The difference between N7 and N7+ is the use of EUV. They have made improvements in EUV power and tool availability for volume. Now up to 280 watts, on track for 300W this year and 350W planned for 2020. They have achieved 85% availability, up from 70% in 2019, and plan for 90% in 2020.
There is a new process, N6, which makes more use of EUV to reduce process complexity, and improve yield. The die area has an 18% logic density gain. The design rules are backward compatible, so are SPICE rules, and IP. Same tool flow. During his earlier presentation, CC Wei said that N6 will be in risk production in the fourth quarter next year. I suspect that should maybe be this year since they already have N5 in risk production.

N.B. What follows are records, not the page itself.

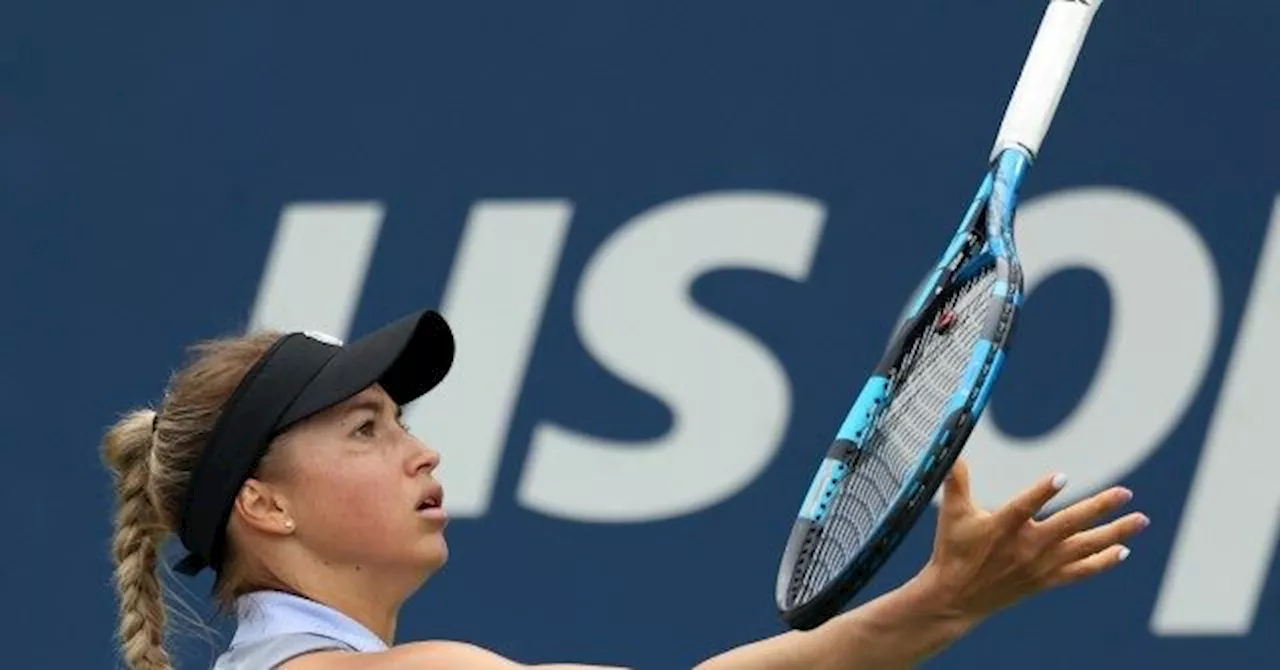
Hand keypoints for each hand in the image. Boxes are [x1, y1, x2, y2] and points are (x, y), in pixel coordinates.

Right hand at [913, 458, 1149, 623]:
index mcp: (1001, 527)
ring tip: (1141, 519)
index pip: (1023, 506)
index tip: (1061, 476)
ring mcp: (1040, 565)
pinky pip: (1081, 571)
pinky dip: (1103, 561)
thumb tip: (950, 451)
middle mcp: (1025, 547)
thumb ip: (955, 480)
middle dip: (1099, 507)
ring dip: (1115, 533)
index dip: (1041, 492)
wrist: (957, 598)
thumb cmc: (954, 550)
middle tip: (1125, 492)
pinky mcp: (1046, 580)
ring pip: (1084, 547)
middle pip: (1068, 524)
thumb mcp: (952, 513)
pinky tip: (1124, 550)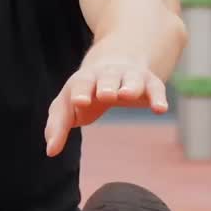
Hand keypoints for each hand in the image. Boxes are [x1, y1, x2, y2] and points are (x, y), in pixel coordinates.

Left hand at [45, 56, 168, 156]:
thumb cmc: (87, 90)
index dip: (80, 93)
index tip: (79, 102)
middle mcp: (107, 75)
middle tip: (105, 94)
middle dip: (106, 85)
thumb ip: (58, 126)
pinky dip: (158, 97)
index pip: (80, 85)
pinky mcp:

The next process is N5 and N5P. Risk production started in March 2019 (last month) on schedule. It gives a speed up by 15% or power reduction by 30%. 1.8X logic density gain. Obviously, it uses more EUV layers. N5P is a performance-enhanced version of N5 planned to be ready in 2020, giving a further speed boost of 7% and power reduction by 15%. It will have the same design rules as N5 (different SPICE models obviously). N5 are the first fully strained high mobility FinFETs in production, with high on-state current.

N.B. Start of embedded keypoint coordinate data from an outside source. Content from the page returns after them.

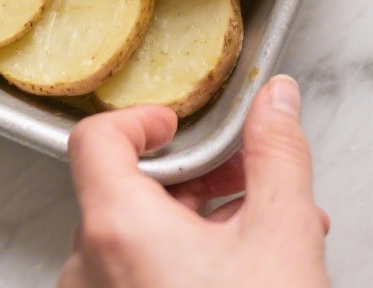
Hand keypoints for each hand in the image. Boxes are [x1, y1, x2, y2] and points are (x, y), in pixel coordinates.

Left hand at [60, 75, 329, 287]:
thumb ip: (276, 153)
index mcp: (115, 229)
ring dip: (198, 226)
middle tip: (249, 181)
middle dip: (198, 182)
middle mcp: (90, 270)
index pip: (95, 139)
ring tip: (264, 235)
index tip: (176, 124)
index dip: (140, 119)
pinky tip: (243, 276)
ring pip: (138, 241)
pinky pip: (137, 281)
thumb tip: (276, 101)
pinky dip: (181, 266)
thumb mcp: (282, 236)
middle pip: (127, 191)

The next nodes on the roadmap, albeit in grey, are N3 and N2.
TSMC is at the exploratory research phase to see "how long we can continue scaling." We can continue for now. Since TSMC was founded, logic density has improved more than 10,000 times. The first phase of scaling was the Denard era, which ended around 2000 when the threshold voltage hit its limit. Then new materials but still a planar process until optical lithography hit its limit. Now it's "more new materials, planar to FinFET, a lot of DTCO, EUV, high mobility channel."
They are now looking at new transistors and new transistor material, and gate all around (GAA). He had a photo of stacked nanosheet transistors with 5 nanowires. Germanium channel. There are also some promising 2D materials since mobility will be degraded at 1nm and below. Sulfides and selenides have been identified as promising materials, showing higher on-state current that a silicon transistor at 7nm. WS2, MoS2, WSe2.
They are extending interconnect scaling with a graphene cap on the copper, which reduces line resistance by 15%. Also they are working on new low-k material since the current ones are susceptible to process damage.
Beyond that interconnect moves beyond copper damascene. They have formed metal lines at a pitch under 30nm with near vertical profile.
Finally, Yuh-Jier got to advanced packaging. All the 3D packaging technologies have complex acronyms. CoWoS is the oldest technology, for chip-on-wafer-on-substrate. InFO stands for integrated fanout and is a cheaper technology, and comes in several flavors. SoIC (which I think stands for System on Integrated Chips) is the newest technology.
They have already been through three generations of CoWoS, InFO_Pop, InFO_oS, InFO_MS. Now the SoIC (chip on wafer) and WoW (wafer on wafer) that were announced last year. They are ramping CoWoS with 130um and will extend to 2X reticle size in 2020 with five metal layers and deep trench capacitors for better power and signal integrity.
They are extending InFO to high-performance computing. InFO_oS integrating two SoC chips side by side. Production started last year. Also, InFO_S with memory on substrate alongside. SoIC and WoW can both support face to face, and face to back. But there is no limit on die size. Can stack different sized dies (well, not for WoW).